Lines from the listing below that contain the string "사용하여" are to be reported.

(Data for the task)

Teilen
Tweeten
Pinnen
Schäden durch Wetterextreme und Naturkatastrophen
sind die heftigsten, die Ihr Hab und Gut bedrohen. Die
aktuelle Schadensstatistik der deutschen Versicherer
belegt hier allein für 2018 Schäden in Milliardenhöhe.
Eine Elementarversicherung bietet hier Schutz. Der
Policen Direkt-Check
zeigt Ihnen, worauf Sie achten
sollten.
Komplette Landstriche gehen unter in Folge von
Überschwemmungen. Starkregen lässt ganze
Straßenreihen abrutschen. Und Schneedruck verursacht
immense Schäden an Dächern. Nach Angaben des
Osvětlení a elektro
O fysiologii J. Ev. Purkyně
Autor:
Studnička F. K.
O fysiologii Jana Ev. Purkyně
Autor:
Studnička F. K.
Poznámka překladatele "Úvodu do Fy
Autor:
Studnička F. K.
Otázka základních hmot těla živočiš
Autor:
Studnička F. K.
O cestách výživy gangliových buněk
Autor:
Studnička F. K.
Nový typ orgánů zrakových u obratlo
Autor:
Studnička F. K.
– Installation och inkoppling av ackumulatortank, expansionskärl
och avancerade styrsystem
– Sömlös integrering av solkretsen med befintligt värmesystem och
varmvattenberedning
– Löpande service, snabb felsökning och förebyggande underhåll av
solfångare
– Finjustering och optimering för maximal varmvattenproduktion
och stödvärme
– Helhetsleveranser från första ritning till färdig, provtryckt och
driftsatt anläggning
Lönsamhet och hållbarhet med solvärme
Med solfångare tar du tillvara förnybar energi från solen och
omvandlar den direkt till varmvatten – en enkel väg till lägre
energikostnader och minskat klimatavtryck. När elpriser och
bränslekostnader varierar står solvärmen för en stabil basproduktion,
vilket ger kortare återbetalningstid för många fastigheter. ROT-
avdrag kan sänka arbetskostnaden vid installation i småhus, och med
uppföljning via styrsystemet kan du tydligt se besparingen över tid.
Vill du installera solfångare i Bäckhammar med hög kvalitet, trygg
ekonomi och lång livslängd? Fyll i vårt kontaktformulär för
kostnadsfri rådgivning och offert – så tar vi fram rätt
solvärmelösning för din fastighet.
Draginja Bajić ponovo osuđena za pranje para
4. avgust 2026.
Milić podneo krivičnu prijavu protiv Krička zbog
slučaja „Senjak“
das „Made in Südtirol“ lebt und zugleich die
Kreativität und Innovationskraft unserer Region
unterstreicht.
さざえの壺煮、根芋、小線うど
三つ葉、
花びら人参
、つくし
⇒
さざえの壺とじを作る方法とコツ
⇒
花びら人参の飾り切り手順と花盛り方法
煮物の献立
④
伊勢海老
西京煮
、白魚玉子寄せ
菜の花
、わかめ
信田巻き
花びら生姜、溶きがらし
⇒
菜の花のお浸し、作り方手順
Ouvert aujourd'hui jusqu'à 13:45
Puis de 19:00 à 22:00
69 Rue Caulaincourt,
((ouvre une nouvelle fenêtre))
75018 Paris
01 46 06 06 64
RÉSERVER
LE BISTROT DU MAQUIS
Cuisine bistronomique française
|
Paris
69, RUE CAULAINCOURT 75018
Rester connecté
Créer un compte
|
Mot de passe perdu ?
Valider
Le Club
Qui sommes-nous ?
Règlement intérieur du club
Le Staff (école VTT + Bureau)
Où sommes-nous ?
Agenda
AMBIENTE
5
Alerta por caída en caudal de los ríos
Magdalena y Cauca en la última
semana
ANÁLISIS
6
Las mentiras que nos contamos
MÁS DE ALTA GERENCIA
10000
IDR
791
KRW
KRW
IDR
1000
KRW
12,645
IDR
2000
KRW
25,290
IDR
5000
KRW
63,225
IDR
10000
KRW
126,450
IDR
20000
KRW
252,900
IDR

(End Data for the task)
(Data for the task)

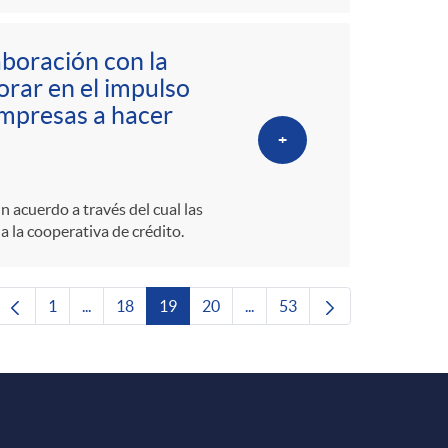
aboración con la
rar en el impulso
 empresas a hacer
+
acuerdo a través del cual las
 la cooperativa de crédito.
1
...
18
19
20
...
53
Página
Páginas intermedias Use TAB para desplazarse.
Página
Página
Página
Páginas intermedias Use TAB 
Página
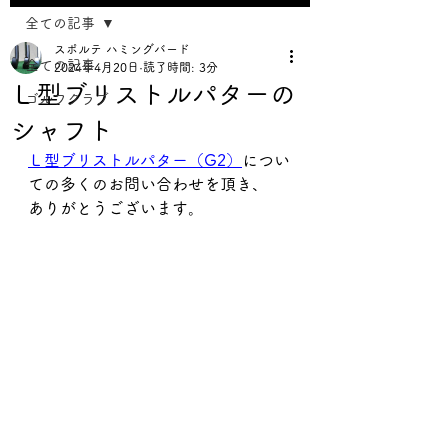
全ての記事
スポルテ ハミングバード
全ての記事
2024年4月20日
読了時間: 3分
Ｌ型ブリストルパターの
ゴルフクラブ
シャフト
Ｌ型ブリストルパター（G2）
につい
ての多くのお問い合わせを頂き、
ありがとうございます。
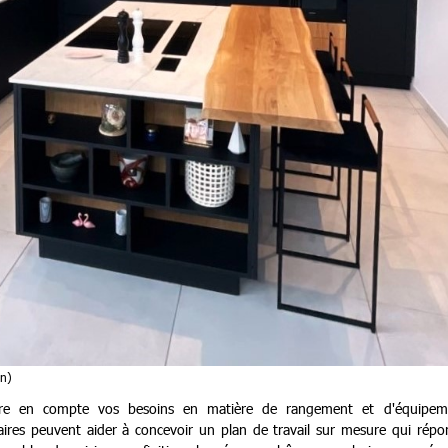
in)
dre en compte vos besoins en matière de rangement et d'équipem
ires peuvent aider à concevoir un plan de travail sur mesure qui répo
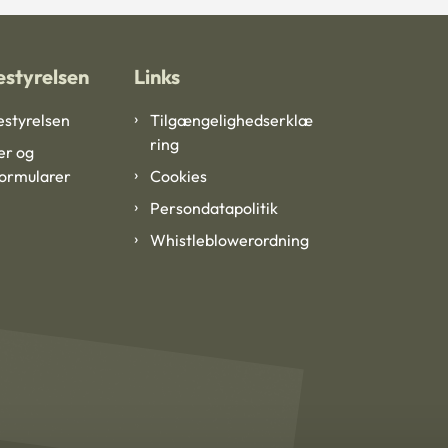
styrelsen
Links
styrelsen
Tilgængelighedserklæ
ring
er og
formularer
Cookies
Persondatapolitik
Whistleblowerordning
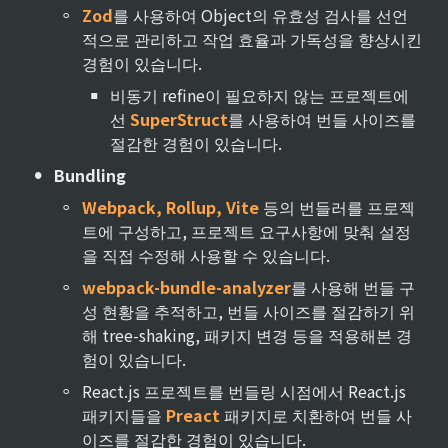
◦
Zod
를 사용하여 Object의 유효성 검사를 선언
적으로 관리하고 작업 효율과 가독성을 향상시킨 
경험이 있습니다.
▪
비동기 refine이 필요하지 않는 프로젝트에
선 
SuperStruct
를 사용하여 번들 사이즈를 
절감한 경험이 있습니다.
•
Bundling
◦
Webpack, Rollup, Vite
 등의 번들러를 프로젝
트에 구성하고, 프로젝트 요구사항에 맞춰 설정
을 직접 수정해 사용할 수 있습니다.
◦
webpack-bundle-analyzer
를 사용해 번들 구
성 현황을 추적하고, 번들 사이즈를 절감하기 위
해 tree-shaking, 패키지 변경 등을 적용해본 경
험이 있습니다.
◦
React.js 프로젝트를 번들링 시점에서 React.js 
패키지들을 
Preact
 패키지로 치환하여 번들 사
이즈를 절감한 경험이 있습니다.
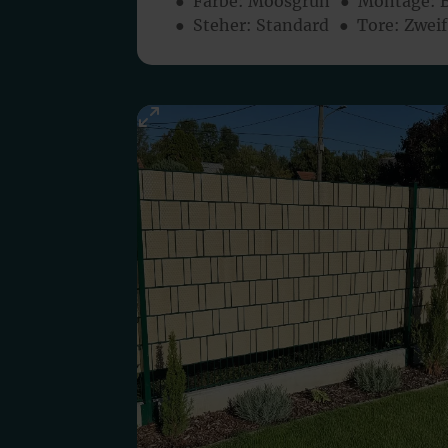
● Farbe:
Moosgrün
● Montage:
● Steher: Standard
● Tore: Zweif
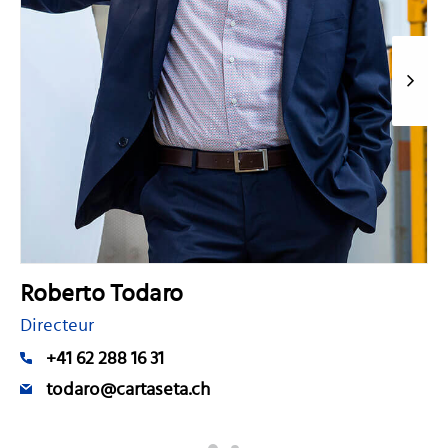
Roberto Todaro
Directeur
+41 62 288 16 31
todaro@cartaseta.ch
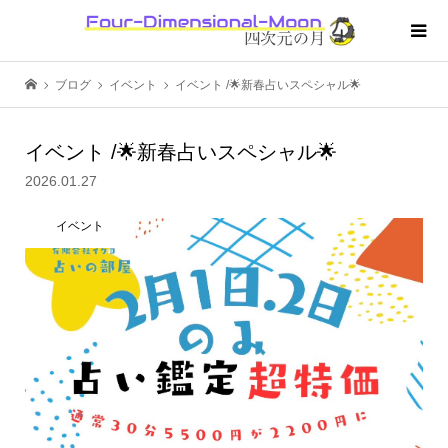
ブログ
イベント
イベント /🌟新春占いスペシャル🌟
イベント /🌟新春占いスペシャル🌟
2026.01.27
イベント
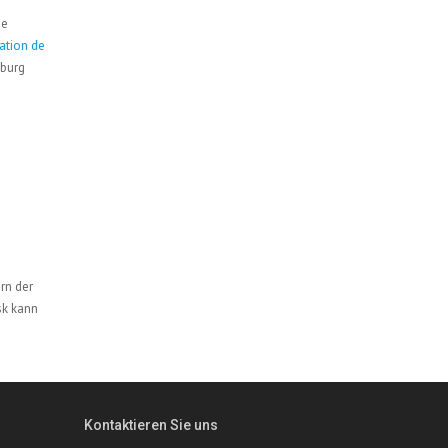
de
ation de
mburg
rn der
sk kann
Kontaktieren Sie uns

(End Data for the task)

• **Answer to the exercise**
를 사용하여 Object의 유효성 검사를 선언
를 사용하여 번들 사이즈를 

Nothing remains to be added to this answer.